Mais, plus que cela, c’est l’absence d’armes de politique économique pour contrecarrer la prochaine crise qui alimente l’inquiétude d’une crise fatale. Les banques centrales ne relâcheront pas deux fois les vannes de la liquidité. Quant aux États, pris à la gorge par des niveaux d’endettement souvent proches de 90 ou 100% du PIB, ils ne seront plus en mesure de jouer leur rôle d’assureur en dernier ressort.

Inflation, endettement, Bourse, politiques économiques : on se rassure

Bref, ce qui nous attend, c’est une crise pire que la précédente. Ce discours se construit néanmoins au prix de quelques simplifications qui rendent le pronostic moins inéluctable qu’il n’y paraît. Je voudrais souligner ici quatre éléments modérateurs.

D’abord, on a de bonnes raisons de penser que l’inflation a déserté pour de bon le marché des biens.
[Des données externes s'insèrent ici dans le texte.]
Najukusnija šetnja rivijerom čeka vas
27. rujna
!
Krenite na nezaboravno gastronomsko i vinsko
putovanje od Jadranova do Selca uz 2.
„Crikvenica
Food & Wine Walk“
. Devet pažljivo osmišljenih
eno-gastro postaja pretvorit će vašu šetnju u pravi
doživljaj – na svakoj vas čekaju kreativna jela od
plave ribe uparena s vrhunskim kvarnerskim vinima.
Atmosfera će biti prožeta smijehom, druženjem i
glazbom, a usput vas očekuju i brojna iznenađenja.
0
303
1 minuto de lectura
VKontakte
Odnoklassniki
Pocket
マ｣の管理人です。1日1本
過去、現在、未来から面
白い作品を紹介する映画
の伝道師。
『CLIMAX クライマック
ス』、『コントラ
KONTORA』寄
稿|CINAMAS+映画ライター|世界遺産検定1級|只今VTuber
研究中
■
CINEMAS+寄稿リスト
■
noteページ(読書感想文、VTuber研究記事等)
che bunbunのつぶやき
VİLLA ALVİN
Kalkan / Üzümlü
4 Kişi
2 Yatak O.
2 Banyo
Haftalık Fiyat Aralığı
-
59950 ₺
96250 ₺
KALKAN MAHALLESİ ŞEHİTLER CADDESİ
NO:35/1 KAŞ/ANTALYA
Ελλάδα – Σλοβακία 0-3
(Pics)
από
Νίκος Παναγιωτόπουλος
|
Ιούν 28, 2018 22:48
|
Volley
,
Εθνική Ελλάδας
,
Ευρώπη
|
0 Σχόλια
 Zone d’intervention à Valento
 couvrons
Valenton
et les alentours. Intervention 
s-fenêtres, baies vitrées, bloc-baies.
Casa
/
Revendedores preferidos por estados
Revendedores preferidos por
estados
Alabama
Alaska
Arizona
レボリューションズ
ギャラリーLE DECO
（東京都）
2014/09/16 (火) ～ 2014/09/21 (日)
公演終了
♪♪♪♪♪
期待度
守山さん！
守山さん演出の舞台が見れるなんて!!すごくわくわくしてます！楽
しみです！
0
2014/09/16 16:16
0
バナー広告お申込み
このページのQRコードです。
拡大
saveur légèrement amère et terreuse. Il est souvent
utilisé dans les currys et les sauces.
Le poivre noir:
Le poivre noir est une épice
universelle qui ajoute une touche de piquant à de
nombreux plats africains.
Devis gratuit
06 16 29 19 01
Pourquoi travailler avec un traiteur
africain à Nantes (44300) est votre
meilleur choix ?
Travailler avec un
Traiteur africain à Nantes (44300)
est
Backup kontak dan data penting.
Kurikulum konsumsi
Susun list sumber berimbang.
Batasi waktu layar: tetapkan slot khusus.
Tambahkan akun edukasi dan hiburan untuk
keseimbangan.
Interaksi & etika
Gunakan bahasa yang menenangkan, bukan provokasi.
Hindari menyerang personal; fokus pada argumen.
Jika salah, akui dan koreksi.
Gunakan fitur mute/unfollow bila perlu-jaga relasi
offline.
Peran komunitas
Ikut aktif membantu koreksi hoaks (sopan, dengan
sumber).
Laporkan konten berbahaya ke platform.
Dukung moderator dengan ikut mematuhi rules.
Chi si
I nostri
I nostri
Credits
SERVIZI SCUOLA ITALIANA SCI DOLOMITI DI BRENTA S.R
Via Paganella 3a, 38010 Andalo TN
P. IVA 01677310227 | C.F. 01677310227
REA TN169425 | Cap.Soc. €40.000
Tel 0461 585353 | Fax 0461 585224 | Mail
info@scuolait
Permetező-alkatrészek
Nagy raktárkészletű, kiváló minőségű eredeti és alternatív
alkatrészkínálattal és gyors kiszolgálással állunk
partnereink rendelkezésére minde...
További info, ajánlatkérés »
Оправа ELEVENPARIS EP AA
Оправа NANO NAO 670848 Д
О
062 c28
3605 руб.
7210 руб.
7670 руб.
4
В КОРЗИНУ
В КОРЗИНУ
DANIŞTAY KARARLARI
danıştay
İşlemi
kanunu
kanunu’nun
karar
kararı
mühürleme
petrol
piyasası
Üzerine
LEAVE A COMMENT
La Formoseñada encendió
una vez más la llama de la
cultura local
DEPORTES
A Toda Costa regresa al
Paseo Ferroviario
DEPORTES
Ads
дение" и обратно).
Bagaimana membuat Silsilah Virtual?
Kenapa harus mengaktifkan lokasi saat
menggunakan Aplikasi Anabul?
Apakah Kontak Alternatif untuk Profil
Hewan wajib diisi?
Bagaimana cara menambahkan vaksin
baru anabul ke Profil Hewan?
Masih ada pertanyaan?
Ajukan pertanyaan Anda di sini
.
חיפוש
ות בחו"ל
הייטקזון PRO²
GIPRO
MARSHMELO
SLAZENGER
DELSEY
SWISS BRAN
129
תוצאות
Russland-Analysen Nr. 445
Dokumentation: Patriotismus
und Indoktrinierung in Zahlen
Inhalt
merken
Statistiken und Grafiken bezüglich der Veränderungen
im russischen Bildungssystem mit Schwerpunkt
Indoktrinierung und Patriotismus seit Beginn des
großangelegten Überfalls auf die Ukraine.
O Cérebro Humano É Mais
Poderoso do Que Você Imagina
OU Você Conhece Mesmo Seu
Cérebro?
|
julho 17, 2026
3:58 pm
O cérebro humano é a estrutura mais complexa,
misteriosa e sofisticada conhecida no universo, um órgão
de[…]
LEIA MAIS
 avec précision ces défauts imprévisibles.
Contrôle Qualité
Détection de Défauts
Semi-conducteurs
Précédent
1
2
Et si le gonflement du bilan des banques centrales est perçu aujourd’hui comme un facteur de déséquilibres, c’est peut-être la phase précédente de trop long assèchement monétaire qu’il faut regarder comme un déséquilibre. Si le régime de faibles taux et de faible inflation est amené à durer, dans ce cas la survalorisation des actifs est moindre qu’on ne le suspecte.

Ensuite, les dynamiques d’endettement privé se sont bel et bien calmées. Il n’y a pas derrière la croissance actuelle une course folle à l’endettement. Et même du côté des entreprises, s’il l’on peut détecter quelques abus, il n’y a pas de fuite en avant dans le levier d’endettement. Patrick Drahi, sûrement… Le capital investissement sans doute… Mais ça ne fait pas une dérive générale.

Déceler un risque de survalorisation de la Bourse américaine est légitime. Mais force est de constater que la valorisation des GAFA et du numérique y compte pour beaucoup. Un désenchantement sur la valeur de ces cotations aurait-il une portée systémique ? C’est moins sûr.

Et enfin considérer nos banques centrales ou les Etats comme désarmés, c’est faire peu de cas de leur créativité et de leur capacité à déroger aux grands principes lorsque c’est la sphère financière qui est en jeu. Dire que l’on a sondé les limites extrêmes du QE relève de la pure affirmation. Dire que le plafond de verre de 90 ou 100% de dette publique est infranchissable est lui-même sujet à caution. Le Japon est là pour le rappeler. La reprise ira buter sur un krach, c’est plus que probable. Mais dire que cette crise sera plus déstabilisatrice que la précédente l’est beaucoup moins.